Since Dec. 28, 2005, the Maine Human Rights Commission has received 34 claims of discrimination against gays and lesbians, with only one claim proceeding to a lawsuit now pending in Penobscot County Superior Court.

That makes up about 2.5 percent of discrimination claims filed in Maine … .

Opponents are already citing that as evidence that such protections are “unnecessary,” Kesich writes. He quotes the executive director of the Christian Civic League of Maine, a leading opponent of the current law, as saying:

“It doesn’t surprise me at all. We knew there was no need for this law,” Heath said. “The low number of incidents indicates that Maine people are indeed tolerant and this issue is not a big deal.”

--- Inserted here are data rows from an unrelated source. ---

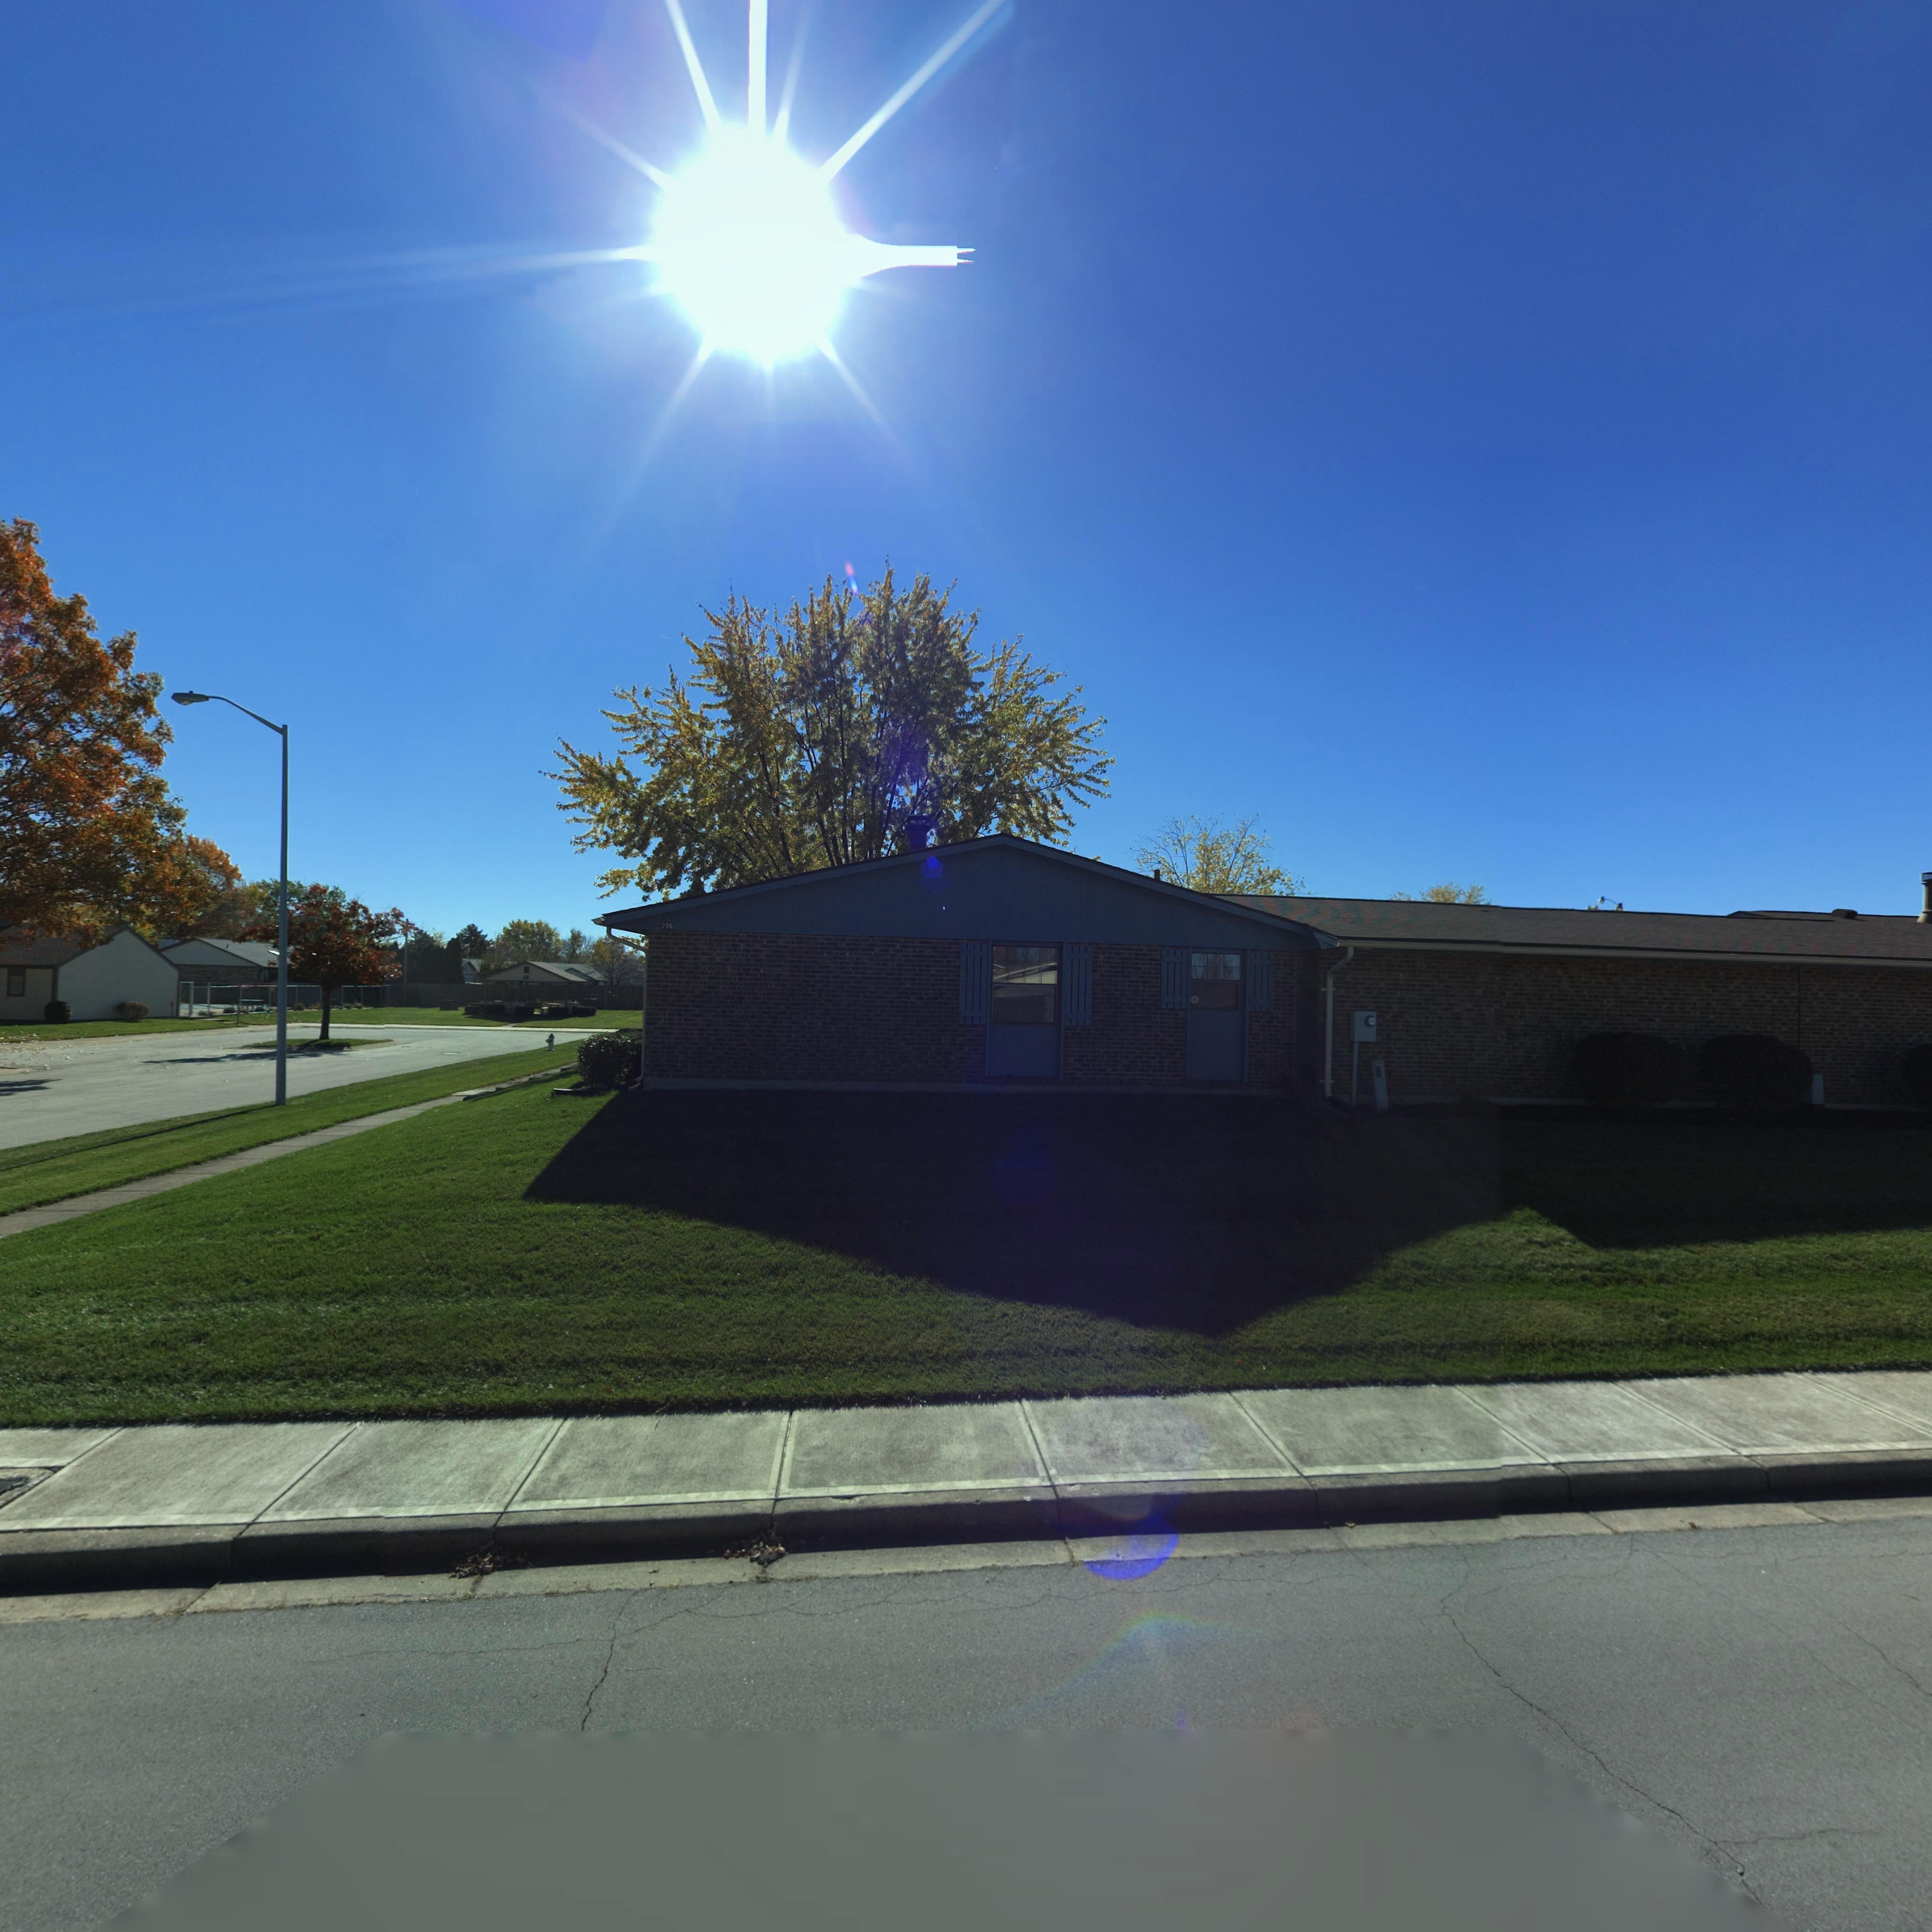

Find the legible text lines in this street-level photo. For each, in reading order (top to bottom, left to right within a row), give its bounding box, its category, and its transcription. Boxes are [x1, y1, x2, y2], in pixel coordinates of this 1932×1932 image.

[661, 922, 674, 929] StreetNumber: 206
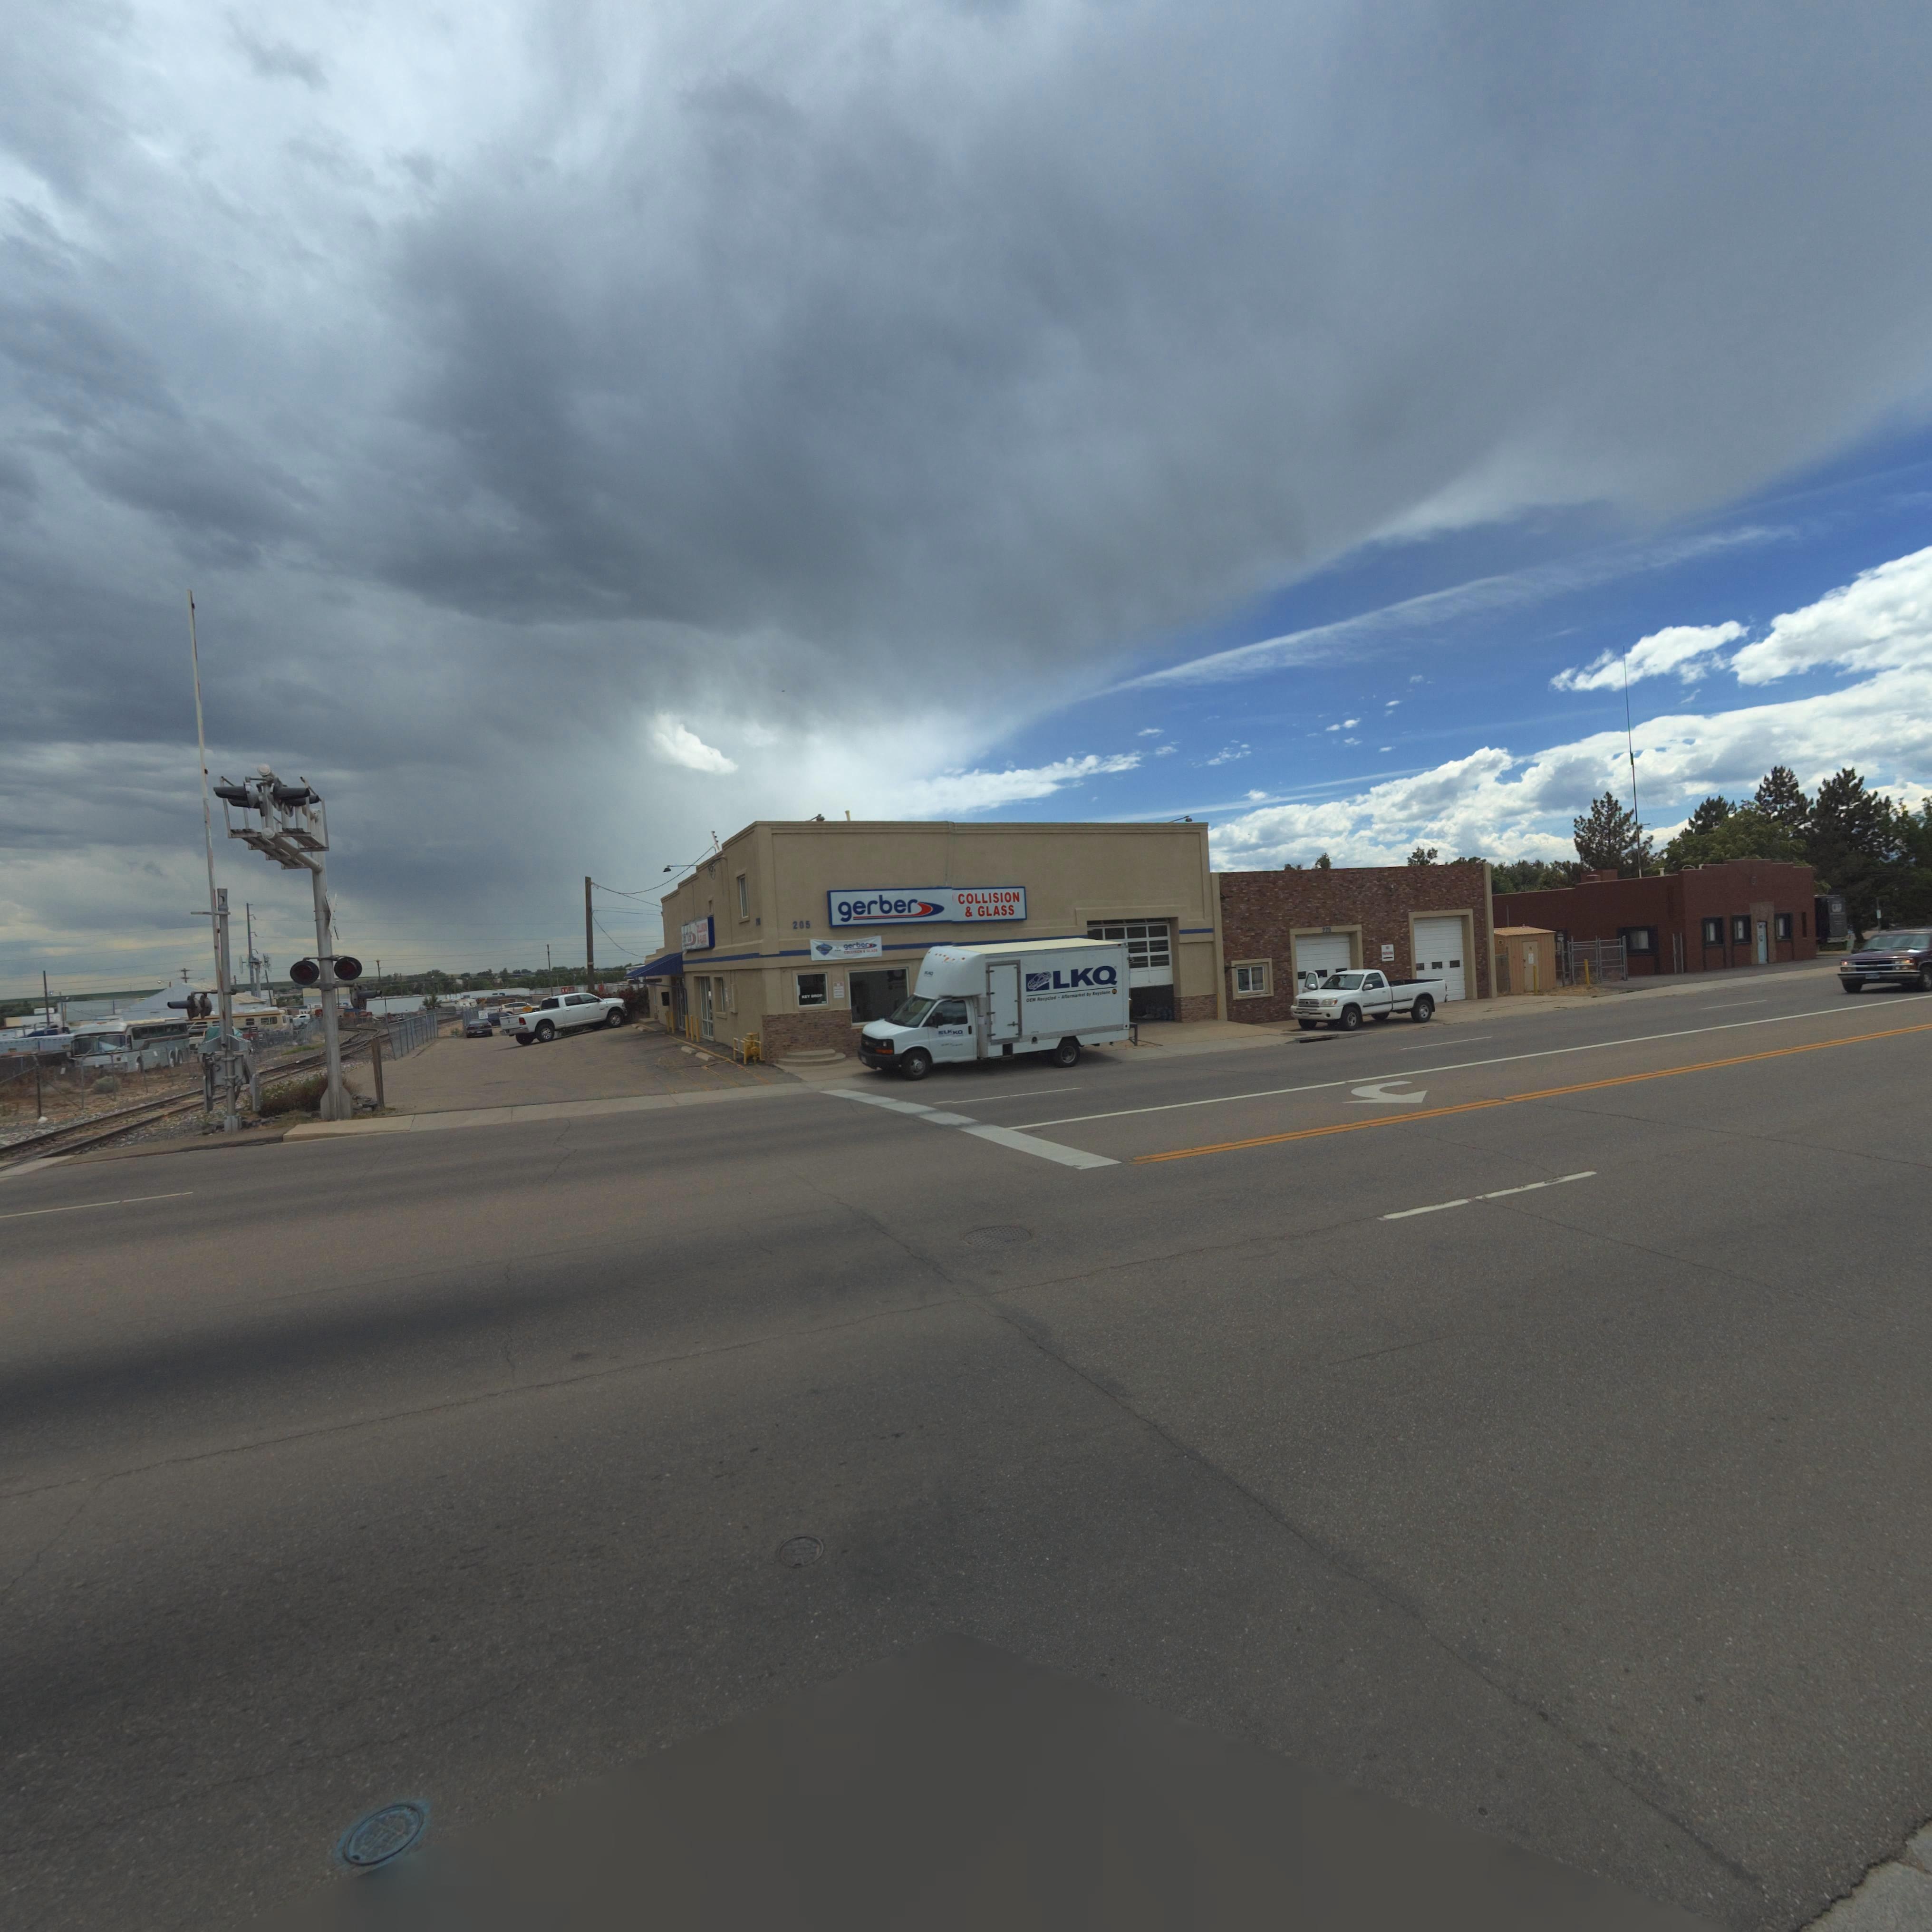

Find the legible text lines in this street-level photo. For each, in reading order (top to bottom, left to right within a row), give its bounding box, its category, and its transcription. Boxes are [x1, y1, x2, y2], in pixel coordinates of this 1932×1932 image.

[957, 890, 1020, 904] BusinessName: COLLISION
[837, 893, 918, 923] BusinessName: gerber
[964, 903, 1014, 918] BusinessName: * GLASS
[755, 917, 761, 926] StreetNumber: 2*5
[792, 920, 810, 929] StreetNumber: 205
[1322, 926, 1331, 933] StreetNumber: 225
[843, 941, 869, 950] BusinessName: gerber
[843, 947, 878, 954] StreetNumber: COLLISION * GLASS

Infanti, however, points out that there are other more-plausible explanations for the low number of complaints — e.g., that the statute is an effective deterrent, that cases may be settled out of court, or that discrimination may go unreported because victims fear being outed. In addition, he notes that it’s meaningless to look at the raw number of sexual-orientation-discrimination claims without placing that in the context of the total number of gay employees in the work force. There’s a pretty big difference between 34 out of 100 and 34 out of 100,000.